Results of the experiment aimed at harvesting a second space generation of wheat var. Apogee in Mir greenhouse Svet (experiment GREENHOUSE-5) are presented. In space flight, germination rate of space seeds from the first crop made up 89% against 100% of the ground seeds. The full biological ripeness was observed in 20 plants grown from the ground seeds and one plant grown from the space seeds following 80- to 90-d vegetation. The plant of the second space generation was morphologically different neither from the species in the first space crop nor from the ground controls. To study the biological characteristics of Apogee seeds gathered in the first and second crops in spaceflight experiment GREENHOUSE-5, the seeds were planted on their return to the laboratory. Morphometric analysis showed that they were essentially similar to the controls. Hence, the space experiments in Mir greenhouse Svet performed during 1998-1999 gave proof that plants cultivated in microgravity can pass the ontogenetic cycle more than once. However, initial results of the investigations into growth and development of plants through several generations are still in-sufficient to speak of possible delayed effects of the spaceflight factors (microgravity, multicomponent radiation, harmful trace contaminants etc.).

[Development of a cultivation technology and selection of leaf vegetable cultures for space greenhouse]. / Razrabotka tekhnologii vyrashchivaniia i vybor ovoshchnykh listovykh kul'tur dlia kosmicheskikh oranzherei.
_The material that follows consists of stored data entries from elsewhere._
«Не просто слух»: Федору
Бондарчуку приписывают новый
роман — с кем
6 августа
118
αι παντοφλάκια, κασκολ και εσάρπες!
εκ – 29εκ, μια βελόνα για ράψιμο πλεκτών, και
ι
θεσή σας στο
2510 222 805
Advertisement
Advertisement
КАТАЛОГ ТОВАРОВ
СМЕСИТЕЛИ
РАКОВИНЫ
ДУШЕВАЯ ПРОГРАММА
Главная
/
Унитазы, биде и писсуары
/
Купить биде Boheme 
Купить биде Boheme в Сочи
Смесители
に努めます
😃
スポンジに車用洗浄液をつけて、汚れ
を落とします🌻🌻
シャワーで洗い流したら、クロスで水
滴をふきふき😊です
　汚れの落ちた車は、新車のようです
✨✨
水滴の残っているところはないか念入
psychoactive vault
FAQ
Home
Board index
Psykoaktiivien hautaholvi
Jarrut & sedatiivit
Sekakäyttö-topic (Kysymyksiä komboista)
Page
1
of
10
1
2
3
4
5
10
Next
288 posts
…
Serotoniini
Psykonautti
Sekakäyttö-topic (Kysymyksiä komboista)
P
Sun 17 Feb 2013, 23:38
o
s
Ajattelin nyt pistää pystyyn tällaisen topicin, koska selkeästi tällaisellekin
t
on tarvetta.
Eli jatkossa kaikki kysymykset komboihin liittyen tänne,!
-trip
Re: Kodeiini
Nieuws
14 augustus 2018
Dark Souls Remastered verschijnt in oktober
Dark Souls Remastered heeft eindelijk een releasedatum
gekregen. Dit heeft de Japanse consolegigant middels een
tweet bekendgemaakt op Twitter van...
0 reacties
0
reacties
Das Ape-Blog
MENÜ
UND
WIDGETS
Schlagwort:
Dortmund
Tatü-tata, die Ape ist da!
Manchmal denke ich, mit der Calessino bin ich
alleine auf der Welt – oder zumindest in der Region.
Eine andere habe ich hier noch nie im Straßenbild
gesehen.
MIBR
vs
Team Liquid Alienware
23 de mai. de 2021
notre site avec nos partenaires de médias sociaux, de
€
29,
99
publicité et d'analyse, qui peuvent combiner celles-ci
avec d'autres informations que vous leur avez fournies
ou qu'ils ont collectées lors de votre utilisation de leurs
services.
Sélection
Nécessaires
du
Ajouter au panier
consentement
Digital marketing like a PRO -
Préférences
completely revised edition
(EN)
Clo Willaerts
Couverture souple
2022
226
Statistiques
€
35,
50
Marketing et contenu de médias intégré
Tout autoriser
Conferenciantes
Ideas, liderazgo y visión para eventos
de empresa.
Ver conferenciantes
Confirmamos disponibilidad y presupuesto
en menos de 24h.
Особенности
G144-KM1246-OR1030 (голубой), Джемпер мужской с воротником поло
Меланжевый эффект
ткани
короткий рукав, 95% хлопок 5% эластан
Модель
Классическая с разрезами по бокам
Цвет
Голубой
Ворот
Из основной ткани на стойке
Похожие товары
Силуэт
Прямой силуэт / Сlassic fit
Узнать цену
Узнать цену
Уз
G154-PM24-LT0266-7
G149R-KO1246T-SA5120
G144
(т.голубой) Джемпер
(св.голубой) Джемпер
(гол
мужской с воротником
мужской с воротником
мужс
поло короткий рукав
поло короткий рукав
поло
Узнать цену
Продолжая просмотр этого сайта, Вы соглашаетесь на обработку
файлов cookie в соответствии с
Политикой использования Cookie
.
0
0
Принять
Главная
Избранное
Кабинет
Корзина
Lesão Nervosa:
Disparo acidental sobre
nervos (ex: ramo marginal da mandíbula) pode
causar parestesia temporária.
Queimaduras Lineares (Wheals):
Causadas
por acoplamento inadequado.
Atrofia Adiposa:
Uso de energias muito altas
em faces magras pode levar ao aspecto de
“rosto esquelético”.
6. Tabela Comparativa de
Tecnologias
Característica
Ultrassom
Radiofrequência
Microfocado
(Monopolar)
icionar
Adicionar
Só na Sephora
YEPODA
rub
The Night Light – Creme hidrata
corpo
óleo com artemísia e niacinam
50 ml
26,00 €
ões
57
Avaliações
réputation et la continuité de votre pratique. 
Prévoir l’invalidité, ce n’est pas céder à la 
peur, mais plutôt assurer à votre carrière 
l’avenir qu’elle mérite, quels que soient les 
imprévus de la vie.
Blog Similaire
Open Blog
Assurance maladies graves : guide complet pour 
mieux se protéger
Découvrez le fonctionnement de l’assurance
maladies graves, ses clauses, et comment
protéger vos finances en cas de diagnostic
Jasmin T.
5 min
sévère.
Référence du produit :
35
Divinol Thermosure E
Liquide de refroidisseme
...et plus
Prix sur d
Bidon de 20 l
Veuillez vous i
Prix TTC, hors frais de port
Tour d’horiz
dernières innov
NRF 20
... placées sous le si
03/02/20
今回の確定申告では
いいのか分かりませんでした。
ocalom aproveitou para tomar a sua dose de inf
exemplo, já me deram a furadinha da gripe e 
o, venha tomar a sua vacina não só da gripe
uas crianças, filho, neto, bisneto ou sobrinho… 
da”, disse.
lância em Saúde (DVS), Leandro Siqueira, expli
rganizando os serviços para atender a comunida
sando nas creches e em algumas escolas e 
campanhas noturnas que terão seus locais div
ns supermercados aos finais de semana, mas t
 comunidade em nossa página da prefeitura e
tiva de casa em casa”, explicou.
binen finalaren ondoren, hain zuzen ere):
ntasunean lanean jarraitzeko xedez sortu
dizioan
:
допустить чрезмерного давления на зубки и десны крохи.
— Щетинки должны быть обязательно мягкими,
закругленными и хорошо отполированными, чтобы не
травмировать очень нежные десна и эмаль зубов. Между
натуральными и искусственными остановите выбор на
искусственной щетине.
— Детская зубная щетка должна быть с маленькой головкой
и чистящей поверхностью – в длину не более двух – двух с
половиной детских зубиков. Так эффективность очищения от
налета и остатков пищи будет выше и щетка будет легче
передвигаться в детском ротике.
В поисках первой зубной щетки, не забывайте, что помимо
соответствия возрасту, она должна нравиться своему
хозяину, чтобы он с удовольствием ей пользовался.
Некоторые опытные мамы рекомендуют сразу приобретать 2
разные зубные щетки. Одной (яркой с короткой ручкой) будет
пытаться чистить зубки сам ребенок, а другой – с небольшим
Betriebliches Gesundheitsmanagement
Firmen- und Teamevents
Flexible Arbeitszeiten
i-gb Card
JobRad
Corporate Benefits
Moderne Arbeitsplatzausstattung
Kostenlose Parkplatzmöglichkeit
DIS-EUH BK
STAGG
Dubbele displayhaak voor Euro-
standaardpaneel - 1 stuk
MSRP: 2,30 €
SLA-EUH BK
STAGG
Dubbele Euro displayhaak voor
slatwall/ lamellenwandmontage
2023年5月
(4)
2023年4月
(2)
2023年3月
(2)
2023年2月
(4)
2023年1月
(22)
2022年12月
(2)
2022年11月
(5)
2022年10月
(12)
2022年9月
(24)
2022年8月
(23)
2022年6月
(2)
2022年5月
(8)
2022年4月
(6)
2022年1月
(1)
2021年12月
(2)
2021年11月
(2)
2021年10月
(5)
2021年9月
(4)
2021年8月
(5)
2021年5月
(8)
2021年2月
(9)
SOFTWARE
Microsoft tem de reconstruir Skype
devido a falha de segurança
We plan to perform space experiments on development of a technology for cultivation of leaf vegetables that might be a component of future life support systems for space crews. For this purpose, we are going to fly research greenhouses with the crop area from 0.03 up to 0.1 m2 inside the universal docking module of the ISS Russian segment. To prepare for future space experiments, ground investigations were made in order to compare crop capacity of various artificial soils used to grow leaf vegetables in greenhouse Svet. Useful life of root module Svet can be extended with a new technology based on resupply of fibrous substrate with nutrients. The most effective volume of soil per a plant was determined which sustains high productivity of leaf vegetables in Svet. To select leaf vegetables for in-space cultivation, we conducted investigations of productivity, morphometric and biochemical characteristics, and palatability of 18 cultures including alternative greens highly popular in Japan and China which have been earlier tested neither in laboratory nor in space within the closed eco-system projects. We would prioritize mizuna, pak choi, tatsoi, rapina or broccoli raab, and red giant mustard as objects for in-space investigations.